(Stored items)
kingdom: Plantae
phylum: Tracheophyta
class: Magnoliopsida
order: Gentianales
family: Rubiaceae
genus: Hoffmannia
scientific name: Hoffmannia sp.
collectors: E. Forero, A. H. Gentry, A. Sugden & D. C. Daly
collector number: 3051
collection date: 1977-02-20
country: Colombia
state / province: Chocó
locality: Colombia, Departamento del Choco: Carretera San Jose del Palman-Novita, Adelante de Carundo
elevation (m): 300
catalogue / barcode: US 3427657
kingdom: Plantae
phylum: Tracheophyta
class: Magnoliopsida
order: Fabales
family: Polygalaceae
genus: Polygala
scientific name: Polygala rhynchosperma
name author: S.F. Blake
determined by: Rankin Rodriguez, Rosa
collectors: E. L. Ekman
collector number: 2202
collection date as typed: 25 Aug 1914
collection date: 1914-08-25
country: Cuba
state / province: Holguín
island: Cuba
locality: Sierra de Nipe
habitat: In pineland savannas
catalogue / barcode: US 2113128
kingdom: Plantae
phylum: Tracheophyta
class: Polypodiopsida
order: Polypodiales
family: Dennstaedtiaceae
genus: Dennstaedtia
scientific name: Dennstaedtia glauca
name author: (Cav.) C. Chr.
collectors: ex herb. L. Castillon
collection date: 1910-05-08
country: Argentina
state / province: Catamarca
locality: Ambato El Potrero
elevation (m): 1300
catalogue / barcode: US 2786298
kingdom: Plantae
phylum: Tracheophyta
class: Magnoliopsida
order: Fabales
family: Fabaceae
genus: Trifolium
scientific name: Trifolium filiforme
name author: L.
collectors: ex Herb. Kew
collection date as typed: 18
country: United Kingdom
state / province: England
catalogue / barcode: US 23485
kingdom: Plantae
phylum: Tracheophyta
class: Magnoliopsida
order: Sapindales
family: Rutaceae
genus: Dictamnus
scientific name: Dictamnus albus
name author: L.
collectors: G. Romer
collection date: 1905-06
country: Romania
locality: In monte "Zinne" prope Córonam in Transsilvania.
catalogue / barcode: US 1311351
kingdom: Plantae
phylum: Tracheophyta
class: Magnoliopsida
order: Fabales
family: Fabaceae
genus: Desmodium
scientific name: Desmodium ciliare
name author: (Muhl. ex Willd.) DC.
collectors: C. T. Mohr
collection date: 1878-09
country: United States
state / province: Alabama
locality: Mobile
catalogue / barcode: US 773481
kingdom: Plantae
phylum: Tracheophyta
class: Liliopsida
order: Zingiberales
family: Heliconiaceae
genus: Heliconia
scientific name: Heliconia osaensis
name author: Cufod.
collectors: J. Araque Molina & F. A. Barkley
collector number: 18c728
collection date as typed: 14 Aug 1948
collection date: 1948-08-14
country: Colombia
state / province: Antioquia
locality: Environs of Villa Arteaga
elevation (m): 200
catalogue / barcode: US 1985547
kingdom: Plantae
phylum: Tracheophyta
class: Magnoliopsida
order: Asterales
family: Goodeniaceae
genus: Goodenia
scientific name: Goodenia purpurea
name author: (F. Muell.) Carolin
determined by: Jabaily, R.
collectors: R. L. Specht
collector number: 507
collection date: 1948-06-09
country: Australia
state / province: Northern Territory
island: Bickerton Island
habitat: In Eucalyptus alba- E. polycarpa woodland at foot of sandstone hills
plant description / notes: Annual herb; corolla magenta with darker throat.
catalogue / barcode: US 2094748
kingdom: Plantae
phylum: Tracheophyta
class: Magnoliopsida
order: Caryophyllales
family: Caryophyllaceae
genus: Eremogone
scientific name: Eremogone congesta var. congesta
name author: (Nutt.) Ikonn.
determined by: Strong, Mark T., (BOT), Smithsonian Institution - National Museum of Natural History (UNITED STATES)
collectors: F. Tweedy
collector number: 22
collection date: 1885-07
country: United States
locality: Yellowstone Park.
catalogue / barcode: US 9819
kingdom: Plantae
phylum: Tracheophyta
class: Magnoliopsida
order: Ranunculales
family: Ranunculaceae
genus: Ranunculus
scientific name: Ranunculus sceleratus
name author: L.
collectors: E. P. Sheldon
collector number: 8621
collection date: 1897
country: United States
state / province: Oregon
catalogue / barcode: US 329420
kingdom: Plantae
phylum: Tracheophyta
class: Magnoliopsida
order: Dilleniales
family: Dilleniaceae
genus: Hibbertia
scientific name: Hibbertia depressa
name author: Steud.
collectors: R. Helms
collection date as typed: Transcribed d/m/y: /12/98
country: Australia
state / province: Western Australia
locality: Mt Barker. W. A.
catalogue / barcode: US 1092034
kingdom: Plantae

▶ **What the task asks**:
Which lines in the material above contain the string "author"? Copy out each of those lines in full.

▶ **Reply**:
name author: S.F. Blake
name author: (Cav.) C. Chr.
name author: L.
name author: L.
name author: (Muhl. ex Willd.) DC.
name author: Cufod.
name author: (F. Muell.) Carolin
name author: (Nutt.) Ikonn.
name author: L.
name author: Steud.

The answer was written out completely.